Sixty-nine percent of NRA members expressed support for comprehensive background checks. A proposal to implement universal background checks would apply to all gun sales, rather than just purchases made at licensed retailers, according to the Giffords Law Center, a gun control advocacy group.
Support for such a measure increases to 78 percent among gun owners who don’t belong to the NRA and to 89 percent for respondents who don’t own a firearm. The poll of 803 American adults was conducted by Monmouth University from March 2-5, weeks after a high school shooting in Parkland, Florida.
Comprehensive background checks are considerably more popular among gun owners than is a national firearms registry, a policy proposal often raised after mass shootings. Among those who don’t own guns, 79 percent support a firearms-purchase database, but only half of gun owners back such a proposal. The level of support drops to 31 percent among NRA members.
Although opinion polls indicate support for some gun control regulations, there’s been little movement at the federal level to pass new laws. Senate Majority Leader Mitch McConnell, Republican of Kentucky, has not proposed a timeline for consideration of firearms regulation; last week, Congress turned its attention to an unrelated banking measure.
Many of the changes to firearms policy are instead coming from the retail sector. Walmart Inc., Dick’s Sporting Goods Inc., Kroger Co. and L.L. Bean Inc. have all said they would stop selling firearms to 18- to 20-year-olds in the wake of the Florida shooting last month, in which a 19-year-old gunman was charged with killing 17 people. Orvis Co., an outdoor goods retailer, said it would sell firearms only to those under the age of 21 if they have completed a education and safety course. Dick’s also halted the sale of assault-style rifles.

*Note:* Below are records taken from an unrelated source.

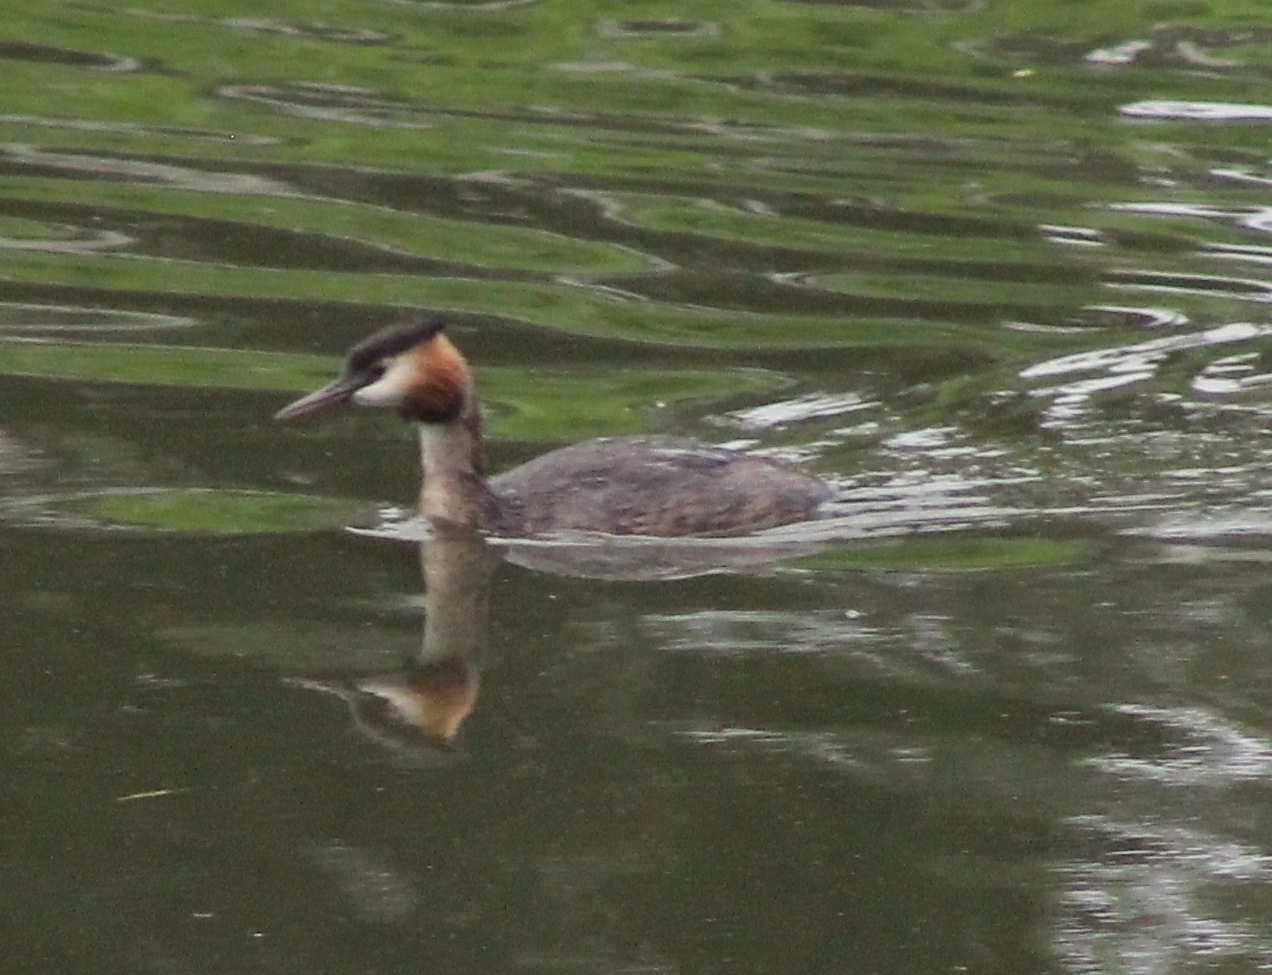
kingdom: Animalia
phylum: Chordata
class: Aves
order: Podicipediformes
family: Podicipedidae
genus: Podiceps
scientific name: Podiceps cristatus
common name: Great crested grebe
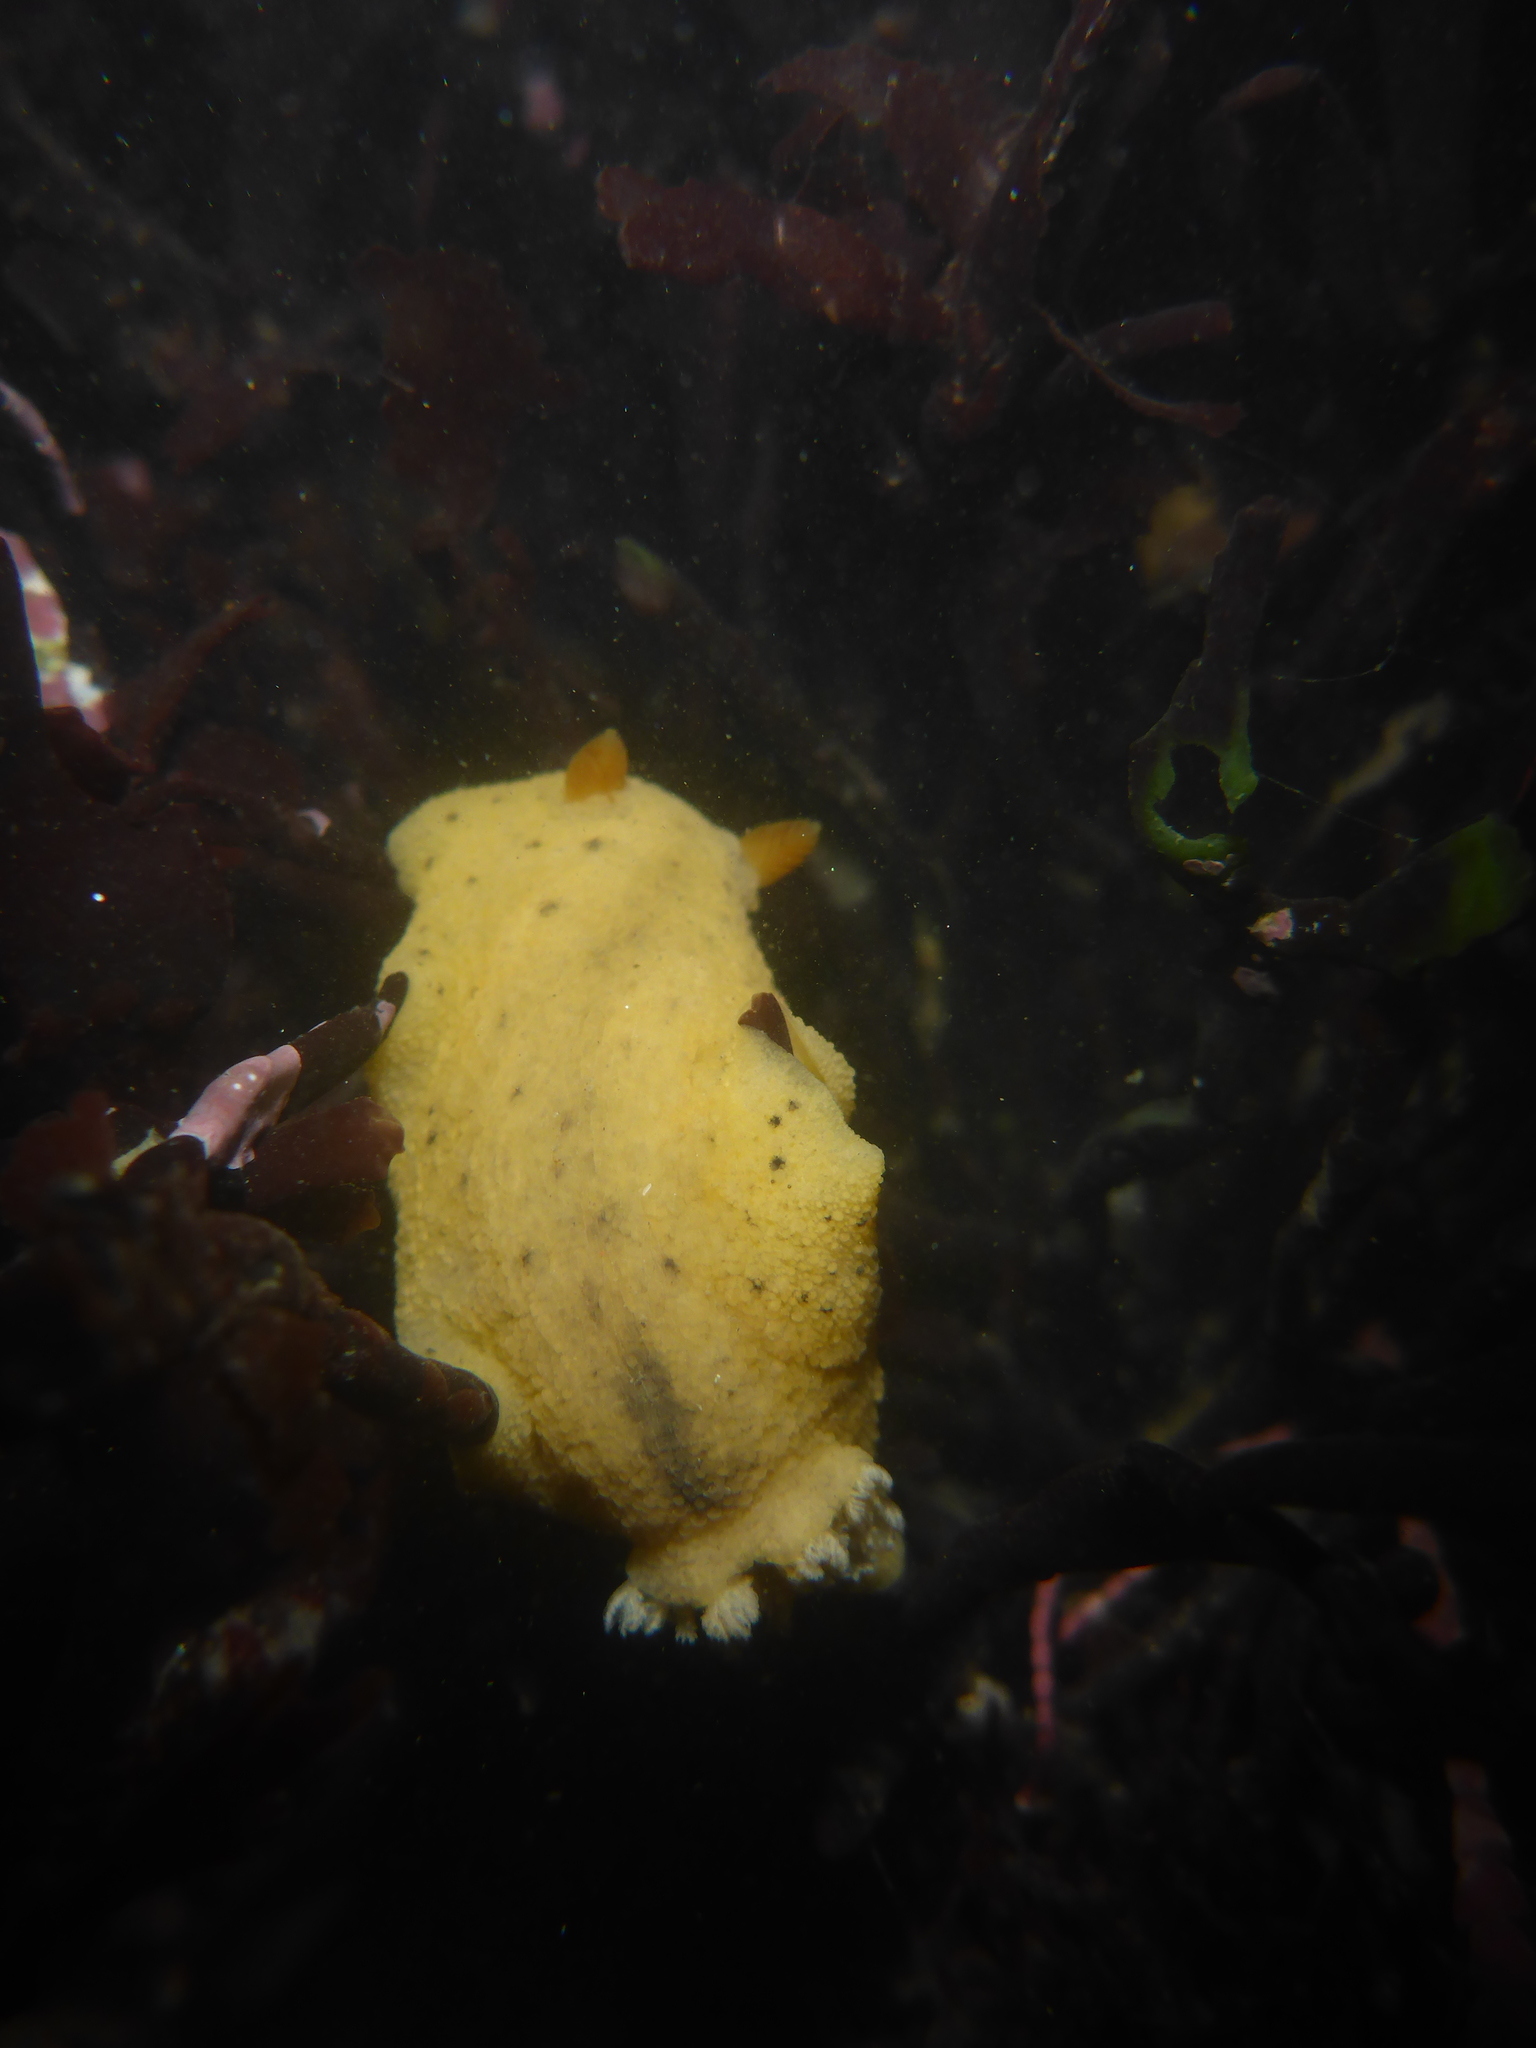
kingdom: Animalia
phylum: Mollusca
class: Gastropoda
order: Nudibranchia
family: Discodorididae
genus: Geitodoris
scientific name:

Support for gun control measures is divided along party lines, but background checks drew broad support. The policy has the approval of 91 percent of Democrats, 83 percent of independents and 72 percent of Republicans. The partisan split over a firearms ownership database is more pronounced: Some 84 percent of Democrats favor such a measure, while only 45 percent of Republicans do.
NRA members, in particular, strongly opposed such a registry. Among members of the group, 79 percent expressed concern that a regulation such as increased background checks or a firearms purchase registry could be used to track the activities of Americans.
“There is still a stark political divide driven by special interests who represent about one-third of gun owners,” Patrick Murray, director of the independent Monmouth University Polling Institute, said in a statement. “The NRA’s influence in Washington may still be powerful enough to maintain the status quo on national gun policy.”